Fue tomada por un fotógrafo colaborador de la AFP el 21 de octubre, hacia las 11 de la mañana, en la playa de Itapuama, en Cabo de Santo Agostinho (estado de Pernambuco).
Everton Miguel dos Anjos, de 13 años, se había sumado ese día junto a sus cuatro hermanos y varios primos a centenares de voluntarios que retiraban los residuos de crudo esparcidos por la arena o incrustados en la roca.
Entró al mar con una camiseta, pero se la sacó cuando vio su cuerpo ennegrecido. Se confeccionó entonces una especie de túnica con una bolsa para la basura.
El joven brasileño le contó al fotógrafo que su madre, que administra un bar en la costa, lo regañó cuando vio las fotos, publicadas por muchos de los principales medios mundiales.

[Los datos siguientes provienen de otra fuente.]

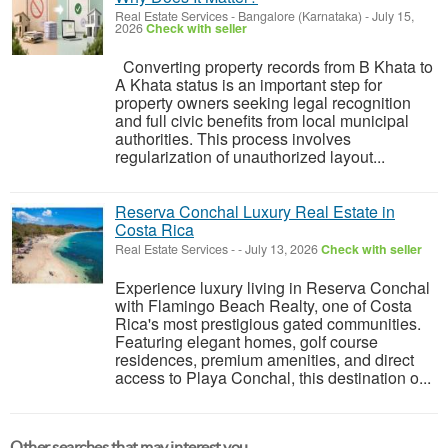
Real Estate Services
-
Bangalore (Karnataka)
-
July 15,
2026
Check with seller
Converting property records from B Khata to
A Khata status is an important step for
property owners seeking legal recognition
and full civic benefits from local municipal
authorities. This process involves
regularization of unauthorized layout...
Reserva Conchal Luxury Real Estate in
Costa Rica
Real Estate Services
-
-
July 13, 2026
Check with seller
Experience luxury living in Reserva Conchal
with Flamingo Beach Realty, one of Costa
Rica's most prestigious gated communities.
Featuring elegant homes, golf course
residences, premium amenities, and direct
access to Playa Conchal, this destination o...
Other searches that may interest you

“Le había pedido permiso para ayudar a limpiar la playa y ella me lo dio, ¡pero a condición de que no me ensuciara!”, confesó Everton.
El ministerio de la Salud recordó la semana pasada que la inhalación de vapores de petróleo o el contacto físico con sus substancias tóxicas era peligroso.
El jueves 25, cuatro días después de que esa foto fuera tomada, solo se veían algunos fragmentos de petróleo en la playa. El ejército había tomado entre tanto el mando de las operaciones de limpieza, prohibiendo la participación de niños. Desde el inicio de la catástrofe, se han recogido unas 1.000 toneladas de crudo, según datos de la Marina brasileña.
El derrame fue observado por primera vez el 30 de agosto en Paraiba (noreste) y se ha detectado desde entonces a lo largo de unos 2 mil 250 kilómetros, llegando a playas paradisíacas de una región pobre y muy dependiente del turismo.
Unas 200 localidades fueron afectadas. Varias oenegés denunciaron la lentitud de reacción de las autoridades y la falta de medios para combatir lo que muchos especialistas consideran como la peor catástrofe ambiental del noreste brasileño.